Exercise directions: An exact repetition of the data is required; no picture should appear in it.

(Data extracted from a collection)
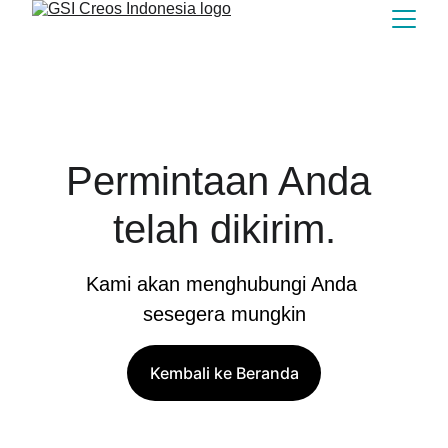
Permintaan Anda 
telah dikirim.
Kami akan menghubungi Anda 
sesegera mungkin
Kembali ke Beranda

Written response:
Permintaan Anda 
telah dikirim.
Kami akan menghubungi Anda 
sesegera mungkin
Kembali ke Beranda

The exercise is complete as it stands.